By: Joyce Yu-Chia Lee, Pharm.D
I currently provide care at the Anaheim clinic, which focuses on comprehensive medication and chronic condition management, while Dr. McBane leads medical resident pharmacotherapy education efforts for the Santa Ana clinic. Both clinical sites provide learning opportunities for residents to improve their prescribing habits that address the specific needs of many in these communities.
My vision for FQHC Anaheim is to provide comprehensive medication management for uncontrolled chronic conditions like diabetes, hypertension or heart failure. By connecting with the Anaheim community, I have learned that we cannot have a one-size-fits-all approach to care delivery. FQHC patients have their own set of needs. We need to take the time to get to know the patient population and deliver a personalized touch that makes all the difference.
My counterpart, Dr. McBane at the Santa Ana clinic, is training the next generation of medical residents to be better prescribers. She also works to ensure the effectiveness of the pharmacist’s role in proactively planning and looking through the patient file to address gaps in medication management.
Our role as pharmacists is critical to ensure that we take all the proper steps to address health disparities. Medical residents and healthcare professionals alike need to approach each patient holistically, taking social determinants into account to provide best-in-class, personalized care.
Incorporating pharmacists in team-based care increases patient awareness of the importance of medication adherence. Further, it encourages and supports behavioral changes and self-management so valuable to good outcomes with chronic illnesses. Our FQHCs are also at the lead of bringing the digital frontier to the underserved to ease access by telemedicine and remote patient monitoring. In my experience, it has been so rewarding to hear from patients the positive impact our role as pharmacists has played in their care.

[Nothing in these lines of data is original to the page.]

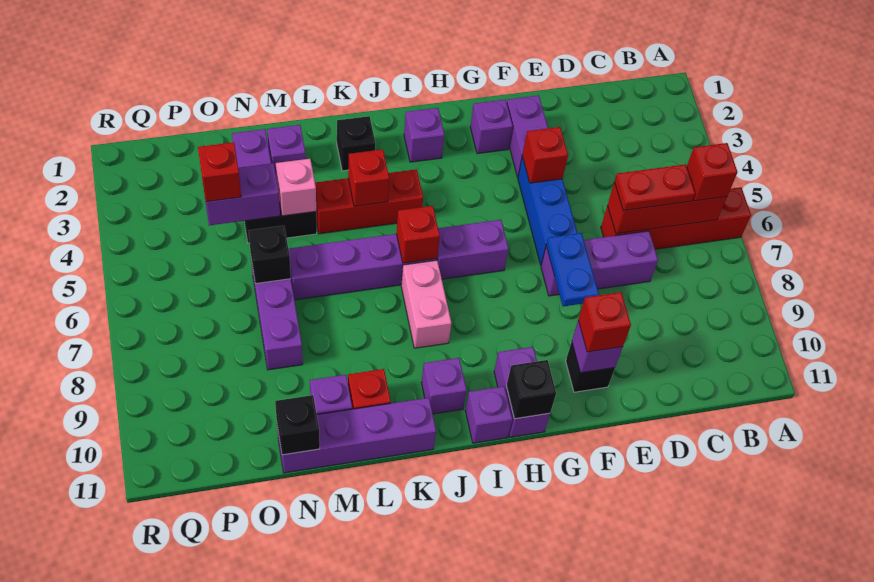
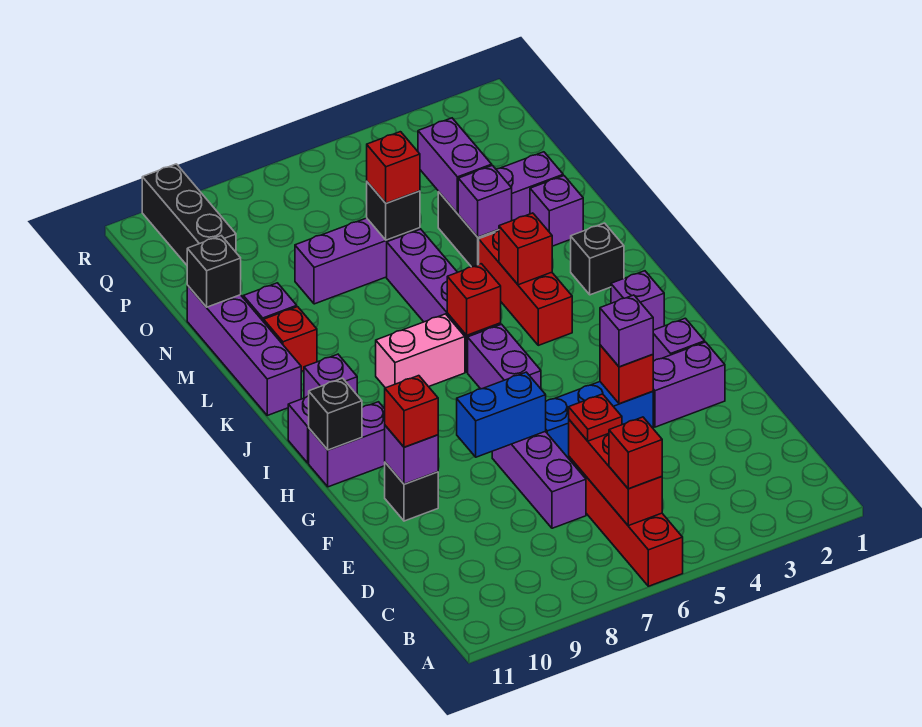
red 1x2 plate [614,164,695,211] -> red 1x1 plate [569,394,622,441]
none -> purple 1x1 brick [600,295,653,367]
blue 1x2 plate [546,233,599,306] -> blue 1x2 brick [457,372,546,457]
pink 1x1 brick [276,159,316,216] -> purple 1x1 brick [458,166,512,237]
red 1x1 brick [198,142,241,202] -> red 1x1 brick moved to [367,132,420,203]
none -> black 1x3 brick [142,164,236,265]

Involving pharmacists in expanded roles helps achieve the “Triple Aim” of increasing the quality of care, improving patient outcomes by controlling disorders and illnesses, and reducing healthcare costs. The expanded role of pharmacists with care teams and those in training will allow them to have an even greater impact in the rapidly shifting landscape of health care to improve public health.
Regarding what comes next at the UCI FQHCs, we plan to expand telehealth services, add clinical sites, increase research opportunities and continue to advocate for health equity. It is important to note that despite the progress made towards addressing health disparities, there is more work to be done. Supporting local communities by increasing access to low-cost and high-quality care requires that healthcare providers are in place close to home. Bringing different clinical perspectives to the table allows us to advance research and medicine, deliver care, explore digital innovation, and empower the next generation of pharmacists. This delivers better outcomes, deeper community ties, and more excellent health for those most in need.